(DATA SECTION begins)

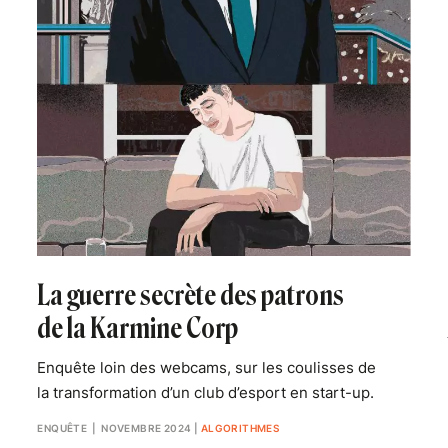
La guerre secrète des patrons
de la Karmine Corp
Enquête loin des webcams, sur les coulisses de
la transformation d’un club d’esport en start-up.
ENQUÊTE
| NOVEMBRE 2024
|
ALGORITHMES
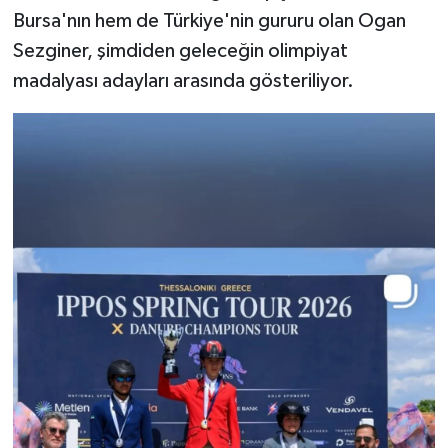
Bursa'nın hem de Türkiye'nin gururu olan Ogan
Sezginer, şimdiden geleceğin olimpiyat
madalyası adayları arasında gösteriliyor.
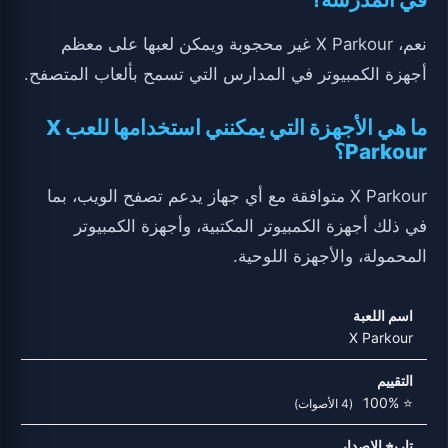
نعم، X Parkour غير محجوبة ويمكن لعبها على معظم
أجهزة الكمبيوتر في المدارس التي تسمح بألعاب المتصفح.
ما هي الأجهزة التي يمكنني استخدامها للعب X
Parkour؟
X Parkour متوافقة مع أي جهاز يدعم تصفح الويب، بما
في ذلك أجهزة الكمبيوتر المكتبية، وأجهزة الكمبيوتر
المحمولة، والأجهزة اللوحية.
اسم اللعبة
X Parkour
التقييم
⭐ 100%
(4 الأصوات)
تاريخ الإصدار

(DATA SECTION ends)

▶ **PROBLEM DESCRIPTION**
Take every line from the one containing "ما هي الأجهزة التي يمكنني استخدامها للعب X" to the end of the listing and output it exactly, with nothing else.

▶ **TASK ANSWER**
ما هي الأجهزة التي يمكنني استخدامها للعب X
Parkour؟
X Parkour متوافقة مع أي جهاز يدعم تصفح الويب، بما
في ذلك أجهزة الكمبيوتر المكتبية، وأجهزة الكمبيوتر
المحمولة، والأجهزة اللوحية.
اسم اللعبة
X Parkour
التقييم
⭐ 100%
(4 الأصوات)
تاريخ الإصدار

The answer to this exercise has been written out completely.